The ideology of 'Americans' [whites] under attack as victims and in need of racial solidarity against 'Indians' in the West and against freed Blacks and carpetbaggers in the South - thus the rise of the Ku Klux Klan as 'protection' of white people generally and white women in particular - has saturated American culture. See the "Cowboy and Indian" movies, propaganda movies concerning the battle for the Alamo, D.W. Griffith movie The Birth of a Nation - e.g.

DW GRIFFITH THE MASSACURE 1913
http://www.youtube.com/watch?v=7HB4JXAQ-eE

The Barbaric Savage: Perceptions Through Films

http://www.youtube.com/watch?v=79jSVliKzug

The Birth of a Nation (1915)

http://www.youtube.com/watch?v=iEznh2JZvrI&feature=related

The Last of the Mohicans (1936) Full Movie

http://www.youtube.com/watch?v=Z9JltPVvFoU&feature=related

Manifest Destiny - ironic protest song about genocide of Native Americans from "1994" the Musical

http://www.youtube.com/watch?v=Xtt_Sx-RvFg

The Alamo 1960 Movie Trailer, John Wayne

http://www.youtube.com/watch?v=Cdki9fGsR0E&feature=autoplay&list=PL104FDC647DEDDBEA&playnext=2

Some facts about the Alamo.wmv

http://www.youtube.com/watch?v=ICGG208nLGI

This culture has its historico-practical component. U.S/American racialist culture has been enforced through a distorted history. Every aspect of Turner's American exceptionalism, racialism, racism and the ever elusive, illusory American dream must be fought in context of practical-critical class war objectives.

Pragmatism in the history and contemporary American working class is part and parcel of the racism and opportunism that reinforce it. Competing for what jobs existed, opportunist craft trade unionism of the labour aristocracy adopted the bourgeois ideology of white supremacy and racial solidarity to monopolize the best jobs with the best wages. Blacks, Indians and Mexican-Americans were excluded from these unions and union jobs. Yet, in New York and in San Francisco, Seattle and Portland, communism and the IWW was emerging among the advanced workers, who also fought racism which was identified as bourgeois ideology of divide and conquer.

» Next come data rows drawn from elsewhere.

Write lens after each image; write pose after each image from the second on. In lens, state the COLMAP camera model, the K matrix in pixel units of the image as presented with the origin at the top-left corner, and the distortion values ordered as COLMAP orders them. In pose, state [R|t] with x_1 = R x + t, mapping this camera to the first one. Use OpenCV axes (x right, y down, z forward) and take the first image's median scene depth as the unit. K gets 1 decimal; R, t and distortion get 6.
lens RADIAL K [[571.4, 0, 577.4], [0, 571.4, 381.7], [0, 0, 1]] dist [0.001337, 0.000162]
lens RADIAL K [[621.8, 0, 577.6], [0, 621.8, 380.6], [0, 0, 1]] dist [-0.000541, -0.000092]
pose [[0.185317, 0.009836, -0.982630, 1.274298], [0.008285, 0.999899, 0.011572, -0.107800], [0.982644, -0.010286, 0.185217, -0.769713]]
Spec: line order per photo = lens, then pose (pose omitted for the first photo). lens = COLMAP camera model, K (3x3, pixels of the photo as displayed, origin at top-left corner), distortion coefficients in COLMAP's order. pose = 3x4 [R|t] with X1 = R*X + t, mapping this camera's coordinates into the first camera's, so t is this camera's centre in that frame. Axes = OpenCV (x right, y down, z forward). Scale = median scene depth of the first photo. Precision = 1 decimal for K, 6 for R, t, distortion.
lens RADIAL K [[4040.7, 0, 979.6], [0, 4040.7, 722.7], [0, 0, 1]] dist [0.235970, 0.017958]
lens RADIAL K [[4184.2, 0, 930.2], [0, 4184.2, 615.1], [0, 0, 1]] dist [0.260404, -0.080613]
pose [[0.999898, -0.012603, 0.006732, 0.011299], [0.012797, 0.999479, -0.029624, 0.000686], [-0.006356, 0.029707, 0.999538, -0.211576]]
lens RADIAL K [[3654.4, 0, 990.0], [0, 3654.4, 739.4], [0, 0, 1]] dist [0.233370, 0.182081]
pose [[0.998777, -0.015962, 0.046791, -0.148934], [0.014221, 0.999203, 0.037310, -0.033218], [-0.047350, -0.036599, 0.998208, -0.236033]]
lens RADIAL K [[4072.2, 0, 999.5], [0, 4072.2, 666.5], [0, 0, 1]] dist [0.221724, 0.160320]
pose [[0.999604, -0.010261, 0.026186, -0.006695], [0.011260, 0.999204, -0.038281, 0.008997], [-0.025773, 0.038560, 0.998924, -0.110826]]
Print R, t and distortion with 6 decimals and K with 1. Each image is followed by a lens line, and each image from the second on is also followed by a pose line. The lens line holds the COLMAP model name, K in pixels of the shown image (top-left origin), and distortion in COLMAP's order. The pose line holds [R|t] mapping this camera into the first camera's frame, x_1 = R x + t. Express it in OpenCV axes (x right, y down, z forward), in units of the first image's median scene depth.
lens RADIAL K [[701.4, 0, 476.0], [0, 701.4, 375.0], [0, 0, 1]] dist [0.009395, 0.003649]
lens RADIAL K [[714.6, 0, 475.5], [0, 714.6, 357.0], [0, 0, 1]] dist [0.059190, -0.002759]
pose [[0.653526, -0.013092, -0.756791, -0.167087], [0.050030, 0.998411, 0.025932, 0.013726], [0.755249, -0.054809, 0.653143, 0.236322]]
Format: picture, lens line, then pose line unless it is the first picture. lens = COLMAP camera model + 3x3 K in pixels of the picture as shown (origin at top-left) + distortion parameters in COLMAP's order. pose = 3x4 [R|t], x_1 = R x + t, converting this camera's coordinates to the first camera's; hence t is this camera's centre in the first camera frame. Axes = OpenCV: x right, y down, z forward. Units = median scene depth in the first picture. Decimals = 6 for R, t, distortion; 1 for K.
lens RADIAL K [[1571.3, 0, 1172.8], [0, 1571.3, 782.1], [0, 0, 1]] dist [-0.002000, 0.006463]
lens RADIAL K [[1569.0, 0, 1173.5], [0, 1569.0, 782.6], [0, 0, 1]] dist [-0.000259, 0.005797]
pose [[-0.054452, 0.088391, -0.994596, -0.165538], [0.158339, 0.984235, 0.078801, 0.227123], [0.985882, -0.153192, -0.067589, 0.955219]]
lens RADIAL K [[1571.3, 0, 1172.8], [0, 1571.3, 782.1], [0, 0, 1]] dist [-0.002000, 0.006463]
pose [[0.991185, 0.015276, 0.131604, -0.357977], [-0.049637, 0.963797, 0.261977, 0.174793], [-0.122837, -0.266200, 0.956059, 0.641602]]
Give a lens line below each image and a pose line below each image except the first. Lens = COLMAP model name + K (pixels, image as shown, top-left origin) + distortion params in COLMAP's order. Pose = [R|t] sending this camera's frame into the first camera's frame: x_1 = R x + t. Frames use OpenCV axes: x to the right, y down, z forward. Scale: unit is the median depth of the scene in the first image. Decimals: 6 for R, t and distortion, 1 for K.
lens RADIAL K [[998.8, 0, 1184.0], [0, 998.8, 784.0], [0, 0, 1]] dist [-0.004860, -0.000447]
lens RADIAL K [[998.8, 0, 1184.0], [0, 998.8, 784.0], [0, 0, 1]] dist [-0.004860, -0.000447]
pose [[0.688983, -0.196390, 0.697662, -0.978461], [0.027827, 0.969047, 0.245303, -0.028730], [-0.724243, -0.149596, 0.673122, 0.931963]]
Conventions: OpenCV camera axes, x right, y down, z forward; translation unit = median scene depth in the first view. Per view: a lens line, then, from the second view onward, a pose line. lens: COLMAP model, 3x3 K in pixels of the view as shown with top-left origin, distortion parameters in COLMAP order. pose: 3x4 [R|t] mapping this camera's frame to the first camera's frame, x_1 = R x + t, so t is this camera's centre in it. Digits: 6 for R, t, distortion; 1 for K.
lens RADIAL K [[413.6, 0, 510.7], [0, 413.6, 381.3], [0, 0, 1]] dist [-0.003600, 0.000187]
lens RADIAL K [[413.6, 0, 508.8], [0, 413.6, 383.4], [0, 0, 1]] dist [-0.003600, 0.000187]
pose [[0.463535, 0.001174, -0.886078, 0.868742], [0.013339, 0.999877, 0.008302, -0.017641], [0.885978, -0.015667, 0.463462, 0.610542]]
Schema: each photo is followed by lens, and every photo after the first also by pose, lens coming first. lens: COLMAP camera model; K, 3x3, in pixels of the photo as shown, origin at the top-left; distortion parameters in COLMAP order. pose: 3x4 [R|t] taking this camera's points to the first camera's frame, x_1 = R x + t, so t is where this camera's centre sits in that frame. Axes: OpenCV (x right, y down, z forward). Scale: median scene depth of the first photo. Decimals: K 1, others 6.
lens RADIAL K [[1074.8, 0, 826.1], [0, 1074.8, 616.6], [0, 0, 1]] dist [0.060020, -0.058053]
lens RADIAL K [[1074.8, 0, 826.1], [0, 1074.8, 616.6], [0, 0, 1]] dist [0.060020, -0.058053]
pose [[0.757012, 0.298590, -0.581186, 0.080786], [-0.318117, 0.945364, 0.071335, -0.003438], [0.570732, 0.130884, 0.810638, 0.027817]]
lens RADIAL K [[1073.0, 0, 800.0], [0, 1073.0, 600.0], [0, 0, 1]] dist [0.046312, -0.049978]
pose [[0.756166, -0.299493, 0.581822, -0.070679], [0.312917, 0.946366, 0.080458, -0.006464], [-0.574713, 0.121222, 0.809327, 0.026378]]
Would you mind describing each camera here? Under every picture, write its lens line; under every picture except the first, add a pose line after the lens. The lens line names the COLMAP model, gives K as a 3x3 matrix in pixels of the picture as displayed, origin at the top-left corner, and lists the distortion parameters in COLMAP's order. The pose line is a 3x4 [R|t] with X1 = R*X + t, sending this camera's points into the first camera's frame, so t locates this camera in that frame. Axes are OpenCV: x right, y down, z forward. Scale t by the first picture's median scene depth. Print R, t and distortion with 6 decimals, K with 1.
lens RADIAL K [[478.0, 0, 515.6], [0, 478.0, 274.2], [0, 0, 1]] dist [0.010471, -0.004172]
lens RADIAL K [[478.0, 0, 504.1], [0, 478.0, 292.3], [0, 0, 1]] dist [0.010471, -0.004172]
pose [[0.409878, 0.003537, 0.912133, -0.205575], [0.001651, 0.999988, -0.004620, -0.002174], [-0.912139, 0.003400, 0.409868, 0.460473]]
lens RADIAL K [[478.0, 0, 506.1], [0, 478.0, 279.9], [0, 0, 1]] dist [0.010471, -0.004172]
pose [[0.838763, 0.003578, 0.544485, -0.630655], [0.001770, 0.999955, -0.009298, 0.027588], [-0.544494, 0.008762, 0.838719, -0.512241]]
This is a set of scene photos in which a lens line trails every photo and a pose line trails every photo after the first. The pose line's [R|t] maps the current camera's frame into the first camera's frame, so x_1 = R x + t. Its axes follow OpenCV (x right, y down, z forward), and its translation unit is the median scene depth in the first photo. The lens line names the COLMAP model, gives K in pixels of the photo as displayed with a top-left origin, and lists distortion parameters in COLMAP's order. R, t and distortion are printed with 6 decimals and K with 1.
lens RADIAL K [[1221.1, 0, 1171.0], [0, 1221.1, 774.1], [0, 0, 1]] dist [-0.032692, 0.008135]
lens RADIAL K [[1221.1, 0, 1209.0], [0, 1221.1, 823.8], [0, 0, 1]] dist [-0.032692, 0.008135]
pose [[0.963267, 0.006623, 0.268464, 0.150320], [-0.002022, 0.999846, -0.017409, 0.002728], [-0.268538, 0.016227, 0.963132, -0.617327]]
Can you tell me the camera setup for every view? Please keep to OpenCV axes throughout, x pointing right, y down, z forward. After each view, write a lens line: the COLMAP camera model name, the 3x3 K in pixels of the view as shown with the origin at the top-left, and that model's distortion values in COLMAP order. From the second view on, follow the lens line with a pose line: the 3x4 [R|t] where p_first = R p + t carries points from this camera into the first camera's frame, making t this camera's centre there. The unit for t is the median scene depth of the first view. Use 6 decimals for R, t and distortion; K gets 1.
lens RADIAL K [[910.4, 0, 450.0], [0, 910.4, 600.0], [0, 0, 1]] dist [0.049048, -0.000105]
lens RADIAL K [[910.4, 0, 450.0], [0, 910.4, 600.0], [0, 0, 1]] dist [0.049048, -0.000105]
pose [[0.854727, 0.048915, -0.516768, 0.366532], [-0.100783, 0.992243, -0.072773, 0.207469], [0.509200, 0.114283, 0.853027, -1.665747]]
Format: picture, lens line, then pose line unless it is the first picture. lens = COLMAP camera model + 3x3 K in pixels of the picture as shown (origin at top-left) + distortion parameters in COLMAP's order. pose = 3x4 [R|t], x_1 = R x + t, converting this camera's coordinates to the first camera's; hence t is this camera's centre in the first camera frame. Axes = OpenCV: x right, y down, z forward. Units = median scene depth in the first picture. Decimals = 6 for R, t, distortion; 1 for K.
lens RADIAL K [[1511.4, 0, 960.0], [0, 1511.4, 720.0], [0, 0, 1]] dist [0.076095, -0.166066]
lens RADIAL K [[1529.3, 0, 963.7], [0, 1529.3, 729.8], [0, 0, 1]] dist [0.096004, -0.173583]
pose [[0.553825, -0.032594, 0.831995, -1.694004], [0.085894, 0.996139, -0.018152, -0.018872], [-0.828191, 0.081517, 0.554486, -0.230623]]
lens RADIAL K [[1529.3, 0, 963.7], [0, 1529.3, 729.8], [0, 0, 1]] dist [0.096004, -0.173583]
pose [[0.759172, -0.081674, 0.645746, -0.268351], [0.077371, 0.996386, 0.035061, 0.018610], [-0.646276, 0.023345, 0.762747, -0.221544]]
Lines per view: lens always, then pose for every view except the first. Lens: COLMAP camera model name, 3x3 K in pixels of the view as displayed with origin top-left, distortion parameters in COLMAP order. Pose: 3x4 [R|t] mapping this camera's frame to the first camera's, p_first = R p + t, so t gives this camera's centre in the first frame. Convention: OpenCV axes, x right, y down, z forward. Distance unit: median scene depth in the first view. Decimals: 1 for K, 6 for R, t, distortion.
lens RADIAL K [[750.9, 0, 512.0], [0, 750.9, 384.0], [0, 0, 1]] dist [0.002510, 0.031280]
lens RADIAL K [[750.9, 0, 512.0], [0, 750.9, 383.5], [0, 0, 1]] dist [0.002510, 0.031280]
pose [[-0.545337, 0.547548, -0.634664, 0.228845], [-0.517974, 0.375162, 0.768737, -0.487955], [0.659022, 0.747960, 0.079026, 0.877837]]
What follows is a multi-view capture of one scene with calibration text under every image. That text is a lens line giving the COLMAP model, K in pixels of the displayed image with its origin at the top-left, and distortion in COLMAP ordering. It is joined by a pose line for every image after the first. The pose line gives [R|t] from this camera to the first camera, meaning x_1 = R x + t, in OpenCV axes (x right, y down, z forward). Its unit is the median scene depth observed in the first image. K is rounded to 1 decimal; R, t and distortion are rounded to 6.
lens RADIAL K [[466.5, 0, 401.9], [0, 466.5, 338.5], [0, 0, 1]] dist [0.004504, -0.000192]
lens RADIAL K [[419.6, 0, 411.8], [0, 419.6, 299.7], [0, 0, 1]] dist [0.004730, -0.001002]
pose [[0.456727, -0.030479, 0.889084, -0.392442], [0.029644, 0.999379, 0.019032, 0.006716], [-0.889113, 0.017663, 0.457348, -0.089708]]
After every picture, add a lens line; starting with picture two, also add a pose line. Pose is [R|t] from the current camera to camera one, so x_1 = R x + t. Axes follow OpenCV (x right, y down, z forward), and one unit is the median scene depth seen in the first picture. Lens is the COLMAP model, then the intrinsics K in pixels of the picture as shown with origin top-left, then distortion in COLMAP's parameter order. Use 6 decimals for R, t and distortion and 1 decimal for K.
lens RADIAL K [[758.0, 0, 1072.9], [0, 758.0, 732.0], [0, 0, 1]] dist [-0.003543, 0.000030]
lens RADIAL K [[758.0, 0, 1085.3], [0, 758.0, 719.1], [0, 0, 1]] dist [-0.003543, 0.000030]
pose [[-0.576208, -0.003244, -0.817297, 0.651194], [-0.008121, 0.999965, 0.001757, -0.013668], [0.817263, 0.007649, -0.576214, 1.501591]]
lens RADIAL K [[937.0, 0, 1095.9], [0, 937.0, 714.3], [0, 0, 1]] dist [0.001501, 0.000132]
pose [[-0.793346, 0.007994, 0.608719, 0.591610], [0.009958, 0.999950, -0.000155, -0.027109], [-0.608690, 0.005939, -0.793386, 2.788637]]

Without capitulating to identity politics in any way, neither practical expressions nor theoretical manifestations of it, nevertheless at the same time racism is the act to which identity politics is a response. Malcolm X said of the print and media propaganda has the ability to present the victim as the villain and the villain as the victim! Working class whites regard the State as citizen friendly and their 'protectors' against Indians, Blacks and Mexicans. Working class and poor Blacks, Indians and Mexicans know the soldiers and cops are their oppressors.

Racism' in American culture is part and parcel of the American dream, which ideologies must be confronted, battled and destroyed by socialists/communists waging an uncompromising ideological and political struggle against it by class solidarity.

The culture of race and advocacy of 'racial solidarity' has penetrated consciousness of the American working class, so that each 'race' or ethnic community regard unity with their respective bourgeoisie as racial or ethnic solidarity, which ideology has become internalised through socialisation, mis-education and acculturation ideologically prevent workers from uniting with each other. As opposed to uniting with 'their own racial bourgeoisie'. This so-called identity politics is nothing but the racialised bourgeois ideology that must be fought and defeated by proletarian solidarity.

The present myth of the middle class as American dream based on 'good jobs with good wages -at any rate 'decent jobs with decent wages - as the ideology of the American dream changed from the 'freedom and opportunity. to get hold of expropriated native american lands to become farmers, ranchers and rich miners, to now mean exclusive access to jobs the wages of labour enabling those with these jobs to live in 'good', or in any case 'decent' houses in Suburbia.This can occur only through the proletarian praxis, engendered by both organised labour and the as yet unorganised sectors together fighting for an independent working class party with class struggle based socialist and communist objectives.